What needs to be done >>
An image-free reproduction of the data below is needed: print it exactly.

Saved data entries
++++++++++
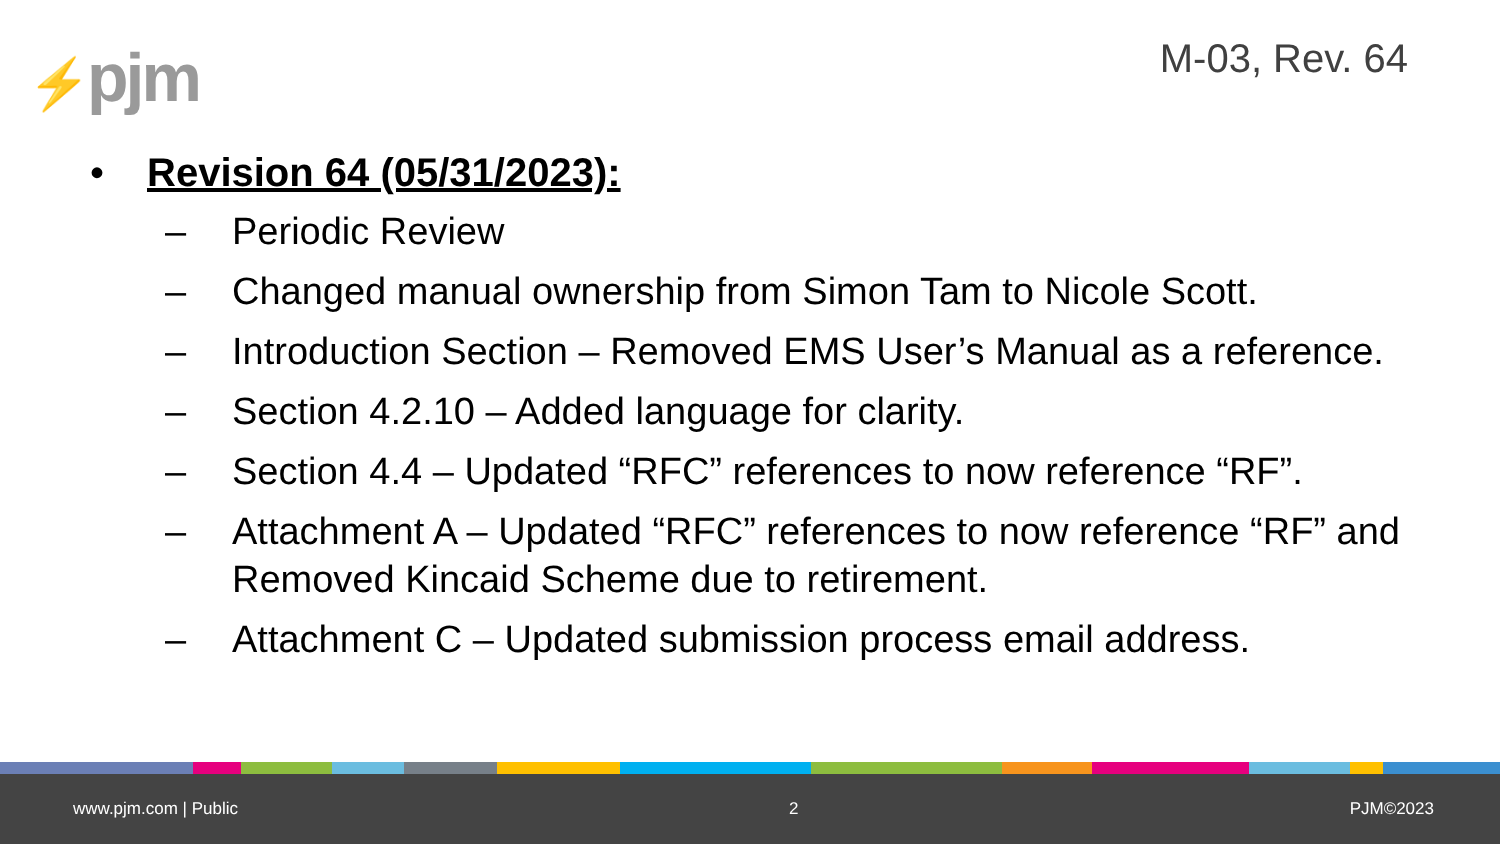⚡pjm M-03, Rev. 64
• Revision 64 (05/31/2023):
– Periodic Review
– Changed manual ownership from Simon Tam to Nicole Scott.
– Introduction Section – Removed EMS User’s Manual as a reference.
– Section 4.2.10 – Added language for clarity.
– Section 4.4 – Updated “RFC” references to now reference “RF”.
– Attachment A – Updated “RFC” references to now reference “RF” and Removed Kincaid Scheme due to retirement.
– Attachment C – Updated submission process email address.
www.pjm.com | Public 2 PJM©2023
++++++++++
Solution to this task >>
⚡pjm M-03, Rev. 64
• Revision 64 (05/31/2023):
– Periodic Review
– Changed manual ownership from Simon Tam to Nicole Scott.
– Introduction Section – Removed EMS User’s Manual as a reference.
– Section 4.2.10 – Added language for clarity.
– Section 4.4 – Updated “RFC” references to now reference “RF”.
– Attachment A – Updated “RFC” references to now reference “RF” and Removed Kincaid Scheme due to retirement.
– Attachment C – Updated submission process email address.
www.pjm.com | Public 2 PJM©2023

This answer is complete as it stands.